Nonhistone lactylation: A hub for tumour metabolic reprogramming and epigenetic regulation

Recent research has shifted the perception of lactate from being merely a byproduct of metabolism to being a crucial signalling molecule and epigenetic regulator in tumours. This paper provides a comprehensive review of the mechanisms by which the lactylation of nonhistones contributes to tumorigenesis and tumour development. Lactate accumulates in the tumour microenvironment (TME) due to the Warburg effect and serves as a substrate for the covalent modification of nonhistone proteins (such as p53 and PD-L1) through both enzymatic and nonenzymatic processes. These modifications influence gene expression, signalling pathways, autophagy, and DNA damage repair, ultimately facilitating tumour growth, metastasis, and immune evasion. This review also discusses how the lactylation of nonhistones contributes to the chemotherapy and immunotherapy resistance of tumours by increasing homologous recombination repair, bolstering antioxidant defences, and fostering an immunosuppressive environment. Furthermore, therapeutic strategies targeting key enzymes involved in lactate metabolism (such as LDH and MCTs) and those related to lactylation (such as AARS1 and the SIRT family) are explored. Potential applications of glycolysis inhibitors (e.g., 2-DG), lactate transport inhibitors (e.g., α-CHC), and specific activators of depyrogenase are discussed. Future research should focus on the spatiotemporal dynamics of lactylation and the development of targeted interventions to enhance tumour combination therapies.

[TASK DIRECTIONS]: Please list every process that the passage on nonhistone lactylation says these modifications of nonhistone proteins influence. Work only from the passage on nonhistone lactylation, not from the data.

[Saved data entries]:

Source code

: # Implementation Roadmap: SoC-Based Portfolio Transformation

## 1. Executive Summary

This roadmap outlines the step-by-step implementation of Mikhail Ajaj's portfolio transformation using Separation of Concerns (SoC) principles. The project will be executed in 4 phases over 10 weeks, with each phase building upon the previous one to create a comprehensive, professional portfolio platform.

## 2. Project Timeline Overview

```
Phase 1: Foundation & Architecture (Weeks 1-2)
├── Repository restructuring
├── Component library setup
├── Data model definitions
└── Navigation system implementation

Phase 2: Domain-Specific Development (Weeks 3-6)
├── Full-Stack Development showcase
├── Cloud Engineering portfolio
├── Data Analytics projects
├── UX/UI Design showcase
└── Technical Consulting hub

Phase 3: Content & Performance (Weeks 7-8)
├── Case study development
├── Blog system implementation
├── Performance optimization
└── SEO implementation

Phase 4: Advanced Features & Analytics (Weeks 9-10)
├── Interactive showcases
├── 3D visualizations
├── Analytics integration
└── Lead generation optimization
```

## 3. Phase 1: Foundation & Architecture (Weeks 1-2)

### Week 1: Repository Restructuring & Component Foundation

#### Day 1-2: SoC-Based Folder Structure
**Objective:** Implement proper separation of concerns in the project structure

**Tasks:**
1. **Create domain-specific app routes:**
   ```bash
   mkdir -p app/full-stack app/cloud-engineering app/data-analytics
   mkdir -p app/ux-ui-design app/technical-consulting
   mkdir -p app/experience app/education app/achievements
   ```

[WORKED SOLUTION]: Gene expression, signalling pathways, autophagy, and DNA damage repair.